TASK DIRECTIONS.
Set down the lines that begin at the top of the records and end with the line containing "pinky tip: (147, 131)", and drop every picture.

SOURCE DATA.
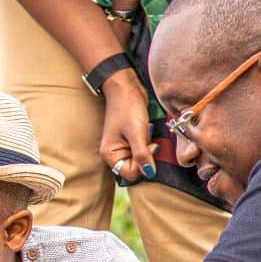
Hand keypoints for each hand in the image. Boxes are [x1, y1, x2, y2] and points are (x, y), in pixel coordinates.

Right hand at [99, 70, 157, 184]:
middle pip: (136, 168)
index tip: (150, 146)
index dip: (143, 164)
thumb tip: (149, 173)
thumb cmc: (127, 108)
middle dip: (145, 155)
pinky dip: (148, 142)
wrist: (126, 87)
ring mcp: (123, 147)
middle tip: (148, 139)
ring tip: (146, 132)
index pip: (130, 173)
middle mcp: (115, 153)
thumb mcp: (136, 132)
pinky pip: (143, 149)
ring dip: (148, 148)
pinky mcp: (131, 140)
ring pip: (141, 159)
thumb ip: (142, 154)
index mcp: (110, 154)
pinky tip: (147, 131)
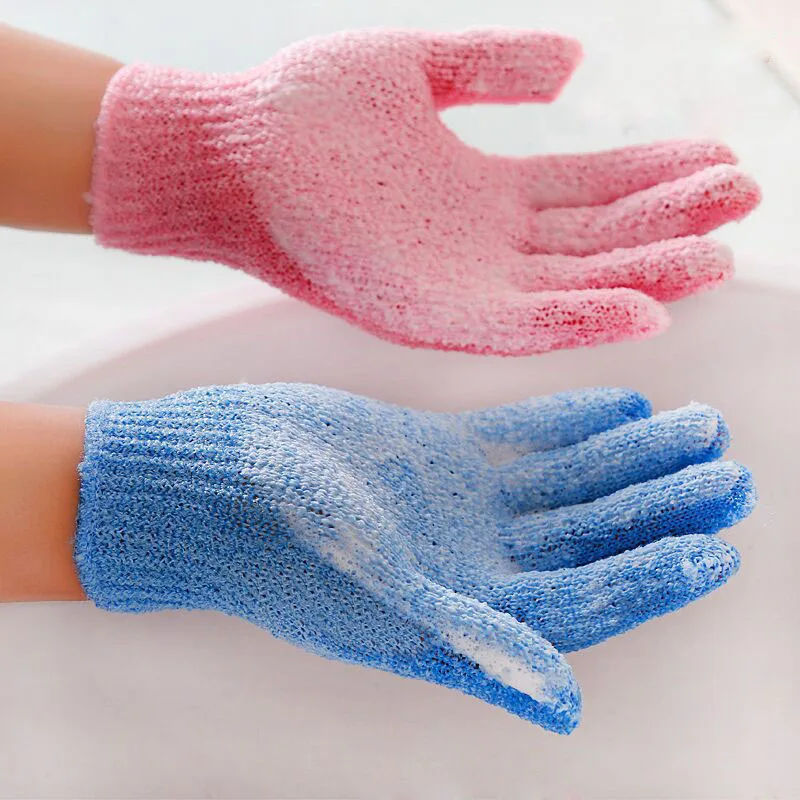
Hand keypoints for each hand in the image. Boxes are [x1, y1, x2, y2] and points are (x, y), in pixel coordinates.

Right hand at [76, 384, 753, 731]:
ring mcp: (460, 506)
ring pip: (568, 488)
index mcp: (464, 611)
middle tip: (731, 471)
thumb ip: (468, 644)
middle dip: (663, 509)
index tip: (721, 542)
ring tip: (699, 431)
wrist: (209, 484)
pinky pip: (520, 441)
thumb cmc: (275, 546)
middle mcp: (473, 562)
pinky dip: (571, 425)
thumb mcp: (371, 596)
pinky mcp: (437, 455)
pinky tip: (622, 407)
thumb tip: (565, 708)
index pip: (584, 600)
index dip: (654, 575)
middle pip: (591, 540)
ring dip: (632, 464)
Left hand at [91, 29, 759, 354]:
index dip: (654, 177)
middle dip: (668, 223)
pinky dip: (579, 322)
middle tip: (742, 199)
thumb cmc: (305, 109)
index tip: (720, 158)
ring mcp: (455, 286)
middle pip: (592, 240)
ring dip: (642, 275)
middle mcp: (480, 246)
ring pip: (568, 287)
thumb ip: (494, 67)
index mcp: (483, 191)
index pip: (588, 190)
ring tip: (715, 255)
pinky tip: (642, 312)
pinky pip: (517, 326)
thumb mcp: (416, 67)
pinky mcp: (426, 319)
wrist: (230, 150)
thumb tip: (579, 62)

RESPONSE AREA.
Hand keypoints for each hand in the image. Boxes are [x1, y1, x2, y2] and points are (x, y), in pixel coordinates.

Right hand at [99, 70, 157, 184]:
middle pip: (136, 168)
index tip: (150, 146)
index dip: (143, 164)
thumb tip: (149, 173)
thumb cmc: (127, 108)
middle dip: (145, 155)
pinky dip: (148, 142)
wrist: (126, 87)
ring mcp: (123, 147)
middle tip: (148, 139)
ring tip: (146, 132)
index pip: (130, 173)
middle mcp: (115, 153)
thumb mcp: (136, 132)
pinky pip: (143, 149)
ring dip: (148, 148)
pinky mcp: (131, 140)
ring pip: (141, 159)
thumb ip: (142, 154)
index mcp: (110, 154)
pinky tip: (147, 131)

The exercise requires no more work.